▶ **Provided records**
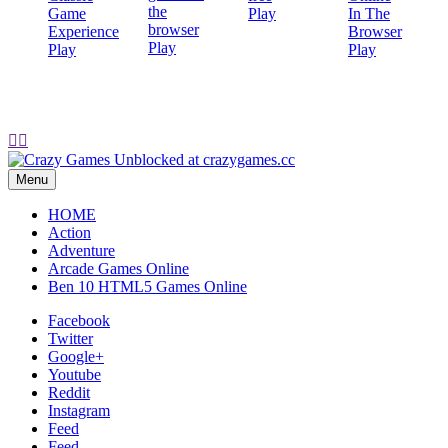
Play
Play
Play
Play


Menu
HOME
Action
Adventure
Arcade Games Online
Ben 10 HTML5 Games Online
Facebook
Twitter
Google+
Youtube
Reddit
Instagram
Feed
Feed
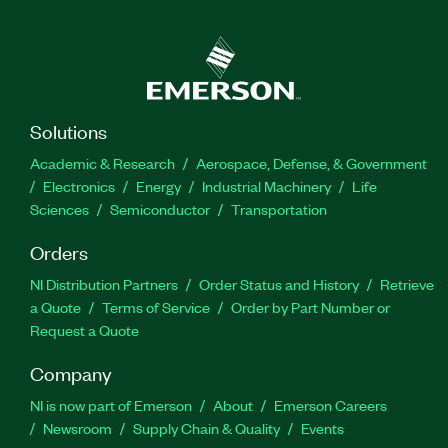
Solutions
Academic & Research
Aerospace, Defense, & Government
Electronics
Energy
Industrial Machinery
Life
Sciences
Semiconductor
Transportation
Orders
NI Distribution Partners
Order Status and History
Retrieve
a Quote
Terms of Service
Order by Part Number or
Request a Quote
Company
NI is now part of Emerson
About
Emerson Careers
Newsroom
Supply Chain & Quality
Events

...

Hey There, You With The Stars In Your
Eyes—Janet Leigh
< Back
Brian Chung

==

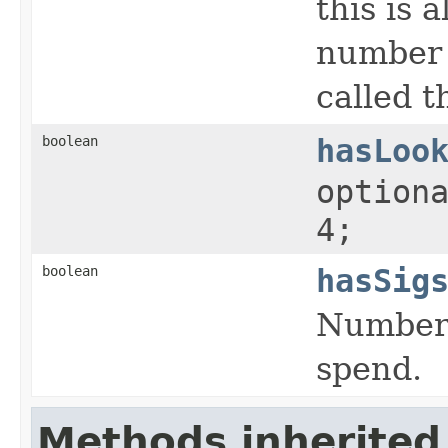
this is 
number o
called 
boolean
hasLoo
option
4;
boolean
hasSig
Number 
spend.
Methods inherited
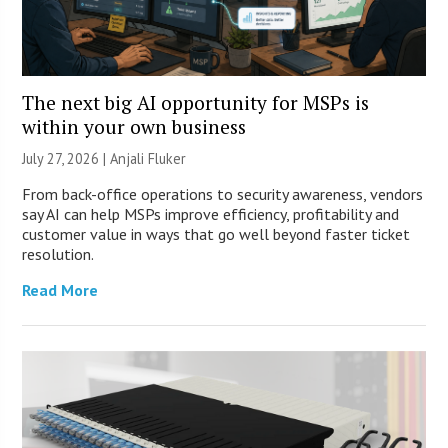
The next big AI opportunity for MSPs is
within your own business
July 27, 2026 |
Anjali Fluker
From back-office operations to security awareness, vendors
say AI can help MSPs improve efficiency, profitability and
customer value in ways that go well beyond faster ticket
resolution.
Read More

▶ **Your instructions**
Every line in the records above with the string "Games" in it should be shown.

▶ **Exercise result**
Arcade Games Online
Ben 10 HTML5 Games Online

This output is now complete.